Image: Dirk-jan Mollema
In one of the most significant discoveries of 2025, security researcher Dirk-jan Mollema revealed a vulnerability in Microsoft Entra ID (formerly Azure AD) that could have enabled attackers to compromise virtually every tenant worldwide. The flaw, tracked as CVE-2025-55241 with a CVSS score of 10, stemmed from insecure “Actor tokens” and a validation failure in the legacy Azure AD Graph API.
Mollema uncovered what he describes as “the most impactful Entra ID vulnerability that I will probably ever find. This vulnerability could have allowed me to compromise every Entra ID tenant in the world.”
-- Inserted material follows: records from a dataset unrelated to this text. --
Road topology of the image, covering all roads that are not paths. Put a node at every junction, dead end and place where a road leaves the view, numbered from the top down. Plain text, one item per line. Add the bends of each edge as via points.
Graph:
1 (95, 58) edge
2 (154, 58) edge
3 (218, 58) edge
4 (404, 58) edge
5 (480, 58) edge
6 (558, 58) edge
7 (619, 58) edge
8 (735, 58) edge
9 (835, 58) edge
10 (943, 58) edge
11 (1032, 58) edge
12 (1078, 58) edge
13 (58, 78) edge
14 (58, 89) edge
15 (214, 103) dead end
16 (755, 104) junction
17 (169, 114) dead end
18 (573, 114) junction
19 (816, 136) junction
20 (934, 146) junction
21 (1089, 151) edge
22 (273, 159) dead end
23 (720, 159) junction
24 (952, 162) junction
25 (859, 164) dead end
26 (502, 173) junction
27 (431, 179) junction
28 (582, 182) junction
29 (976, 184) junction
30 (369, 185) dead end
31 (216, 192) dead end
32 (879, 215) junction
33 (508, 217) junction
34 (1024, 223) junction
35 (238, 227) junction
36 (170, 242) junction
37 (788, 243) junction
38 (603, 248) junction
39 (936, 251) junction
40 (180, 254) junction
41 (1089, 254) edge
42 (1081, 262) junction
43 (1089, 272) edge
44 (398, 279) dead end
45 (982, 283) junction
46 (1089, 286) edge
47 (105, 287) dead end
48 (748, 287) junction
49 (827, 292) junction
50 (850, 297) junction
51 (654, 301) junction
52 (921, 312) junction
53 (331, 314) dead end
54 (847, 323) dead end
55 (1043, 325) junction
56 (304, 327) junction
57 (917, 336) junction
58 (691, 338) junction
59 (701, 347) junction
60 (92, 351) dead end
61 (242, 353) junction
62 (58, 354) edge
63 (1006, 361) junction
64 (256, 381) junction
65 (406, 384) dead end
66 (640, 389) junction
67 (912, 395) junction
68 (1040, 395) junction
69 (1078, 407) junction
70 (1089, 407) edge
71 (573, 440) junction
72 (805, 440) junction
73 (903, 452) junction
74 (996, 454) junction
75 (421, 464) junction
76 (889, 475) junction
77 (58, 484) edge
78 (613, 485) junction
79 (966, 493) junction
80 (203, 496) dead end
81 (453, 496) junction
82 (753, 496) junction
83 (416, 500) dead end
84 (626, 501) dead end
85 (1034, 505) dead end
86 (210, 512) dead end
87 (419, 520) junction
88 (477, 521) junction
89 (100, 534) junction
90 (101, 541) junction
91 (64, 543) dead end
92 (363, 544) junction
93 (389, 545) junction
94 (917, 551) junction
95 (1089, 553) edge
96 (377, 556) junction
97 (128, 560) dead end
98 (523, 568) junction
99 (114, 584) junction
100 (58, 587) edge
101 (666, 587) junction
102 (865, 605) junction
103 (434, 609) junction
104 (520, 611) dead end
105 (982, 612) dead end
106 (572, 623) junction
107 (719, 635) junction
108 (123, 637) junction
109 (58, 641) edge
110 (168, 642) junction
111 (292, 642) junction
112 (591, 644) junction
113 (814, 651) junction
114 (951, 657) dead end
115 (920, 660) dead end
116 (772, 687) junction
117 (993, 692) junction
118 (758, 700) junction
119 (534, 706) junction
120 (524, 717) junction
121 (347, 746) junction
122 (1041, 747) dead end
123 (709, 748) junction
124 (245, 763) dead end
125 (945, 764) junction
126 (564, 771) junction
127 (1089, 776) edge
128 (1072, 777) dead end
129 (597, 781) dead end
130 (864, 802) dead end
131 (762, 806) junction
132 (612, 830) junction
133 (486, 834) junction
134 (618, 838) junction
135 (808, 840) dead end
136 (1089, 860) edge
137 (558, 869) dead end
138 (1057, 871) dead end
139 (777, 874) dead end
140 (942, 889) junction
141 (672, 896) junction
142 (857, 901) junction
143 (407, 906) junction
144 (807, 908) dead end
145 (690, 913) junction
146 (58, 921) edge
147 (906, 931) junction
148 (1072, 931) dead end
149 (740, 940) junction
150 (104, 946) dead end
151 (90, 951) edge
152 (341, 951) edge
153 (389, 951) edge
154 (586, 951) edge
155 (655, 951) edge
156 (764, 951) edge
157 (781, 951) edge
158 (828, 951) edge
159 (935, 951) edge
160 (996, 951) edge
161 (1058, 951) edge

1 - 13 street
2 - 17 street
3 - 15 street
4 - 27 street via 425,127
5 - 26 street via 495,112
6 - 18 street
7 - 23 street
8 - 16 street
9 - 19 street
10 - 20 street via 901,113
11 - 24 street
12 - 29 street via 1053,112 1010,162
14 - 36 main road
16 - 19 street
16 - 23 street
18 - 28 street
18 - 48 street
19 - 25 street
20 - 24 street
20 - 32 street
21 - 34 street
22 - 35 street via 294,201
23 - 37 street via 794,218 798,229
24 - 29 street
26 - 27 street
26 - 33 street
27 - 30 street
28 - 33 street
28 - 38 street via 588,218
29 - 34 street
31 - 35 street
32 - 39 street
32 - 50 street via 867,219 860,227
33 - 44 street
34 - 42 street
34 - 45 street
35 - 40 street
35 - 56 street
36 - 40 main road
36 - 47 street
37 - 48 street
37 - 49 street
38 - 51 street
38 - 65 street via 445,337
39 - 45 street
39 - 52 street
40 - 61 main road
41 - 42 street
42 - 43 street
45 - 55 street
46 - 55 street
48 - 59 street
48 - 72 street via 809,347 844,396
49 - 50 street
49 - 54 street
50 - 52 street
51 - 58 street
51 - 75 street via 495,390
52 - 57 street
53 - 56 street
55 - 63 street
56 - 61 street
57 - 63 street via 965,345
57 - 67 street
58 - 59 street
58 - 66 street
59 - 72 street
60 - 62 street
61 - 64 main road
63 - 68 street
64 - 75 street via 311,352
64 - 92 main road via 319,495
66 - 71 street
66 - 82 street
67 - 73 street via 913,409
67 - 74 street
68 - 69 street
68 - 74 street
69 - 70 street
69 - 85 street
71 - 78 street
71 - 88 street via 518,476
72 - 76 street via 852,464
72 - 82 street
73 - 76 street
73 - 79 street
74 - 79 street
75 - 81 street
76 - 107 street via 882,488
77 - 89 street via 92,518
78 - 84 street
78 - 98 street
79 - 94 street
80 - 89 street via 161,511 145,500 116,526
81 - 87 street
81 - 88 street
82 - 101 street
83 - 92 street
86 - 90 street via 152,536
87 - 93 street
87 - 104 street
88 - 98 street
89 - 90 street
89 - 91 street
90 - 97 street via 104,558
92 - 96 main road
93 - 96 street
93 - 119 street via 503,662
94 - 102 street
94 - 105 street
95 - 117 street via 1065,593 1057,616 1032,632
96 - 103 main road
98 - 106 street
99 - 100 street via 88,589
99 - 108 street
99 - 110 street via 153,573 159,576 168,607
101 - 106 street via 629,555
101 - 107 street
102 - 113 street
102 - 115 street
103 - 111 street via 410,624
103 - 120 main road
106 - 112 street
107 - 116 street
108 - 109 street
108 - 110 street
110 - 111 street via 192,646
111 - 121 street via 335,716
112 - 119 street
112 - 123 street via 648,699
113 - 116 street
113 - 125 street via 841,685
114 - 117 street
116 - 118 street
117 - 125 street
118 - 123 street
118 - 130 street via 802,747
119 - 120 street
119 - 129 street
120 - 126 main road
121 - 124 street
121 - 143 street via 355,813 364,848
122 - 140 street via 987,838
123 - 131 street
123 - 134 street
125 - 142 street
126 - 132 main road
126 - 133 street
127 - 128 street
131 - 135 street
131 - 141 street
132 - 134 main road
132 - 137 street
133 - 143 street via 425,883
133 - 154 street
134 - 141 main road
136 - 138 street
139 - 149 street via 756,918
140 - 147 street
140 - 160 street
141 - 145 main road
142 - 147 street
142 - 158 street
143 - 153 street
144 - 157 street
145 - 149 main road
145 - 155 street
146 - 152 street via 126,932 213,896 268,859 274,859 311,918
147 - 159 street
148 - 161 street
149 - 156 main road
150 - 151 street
The issue combined two elements:
- Undocumented impersonation tokens (Actor tokens) used by Microsoft for backend service-to-service authentication.
- A critical validation flaw in the Azure AD Graph API that failed to enforce tenant boundaries.
This meant that “with a token I requested in my lab tenant I could authenticate as any user, including Global Admins, in any other tenant.” Because Actor tokens bypassed Conditional Access, there was effectively no configuration an administrator could set to block such an attack.
Actor tokens are special JSON Web Tokens (JWTs) issued by Microsoft’s Access Control Service, primarily to let services like Exchange Online or SharePoint impersonate users. However, Mollema explained, “once Exchange has an Actor token, it can use the one Actor token to impersonate anyone against the target service it was requested for, for 24 hours.”
The tokens lacked basic safeguards:
- No logging when issued or used.
- No revocation before their 24-hour expiry.
- Bypassed Conditional Access entirely.
Mollema bluntly concluded, “in my personal opinion, this whole Actor token design is something that never should have existed. It lacks almost every security control that you would want.”
The second component of the vulnerability was Azure AD Graph’s failure to validate tenant IDs. By altering the tenant ID in an impersonation token, Mollema discovered he could query data in other tenants. He wrote, “I could indeed access data in other tenants, as long as I knew their tenant ID (which is public information) and the netId of a user in that tenant.”
From there, attackers could escalate:
- Impersonate a regular user to enumerate information.
- Identify Global Admins and craft tokens for them.
- Achieve full tenant takeover, with access extending to Microsoft 365 and Azure resources.
Worse still, the attack left almost no traces. As Mollema noted, “none of these actions would generate any logs in the victim tenant.”
Even the supposedly secret netId values of users weren’t safe. Mollema found that they were incremental and brute-forceable, making it feasible to guess valid IDs within minutes. He also demonstrated that attackers could abuse B2B trust relationships, using guest accounts to pivot between tenants. “The information needed to compromise the majority of all tenants worldwide could have been gathered within minutes using a single Actor token.”
Mollema responsibly disclosed the flaw to Microsoft’s Security Response Center (MSRC). Microsoft acted quickly, patching the vulnerability within days, blocking Actor tokens from being requested for Azure AD Graph, and issuing CVE-2025-55241.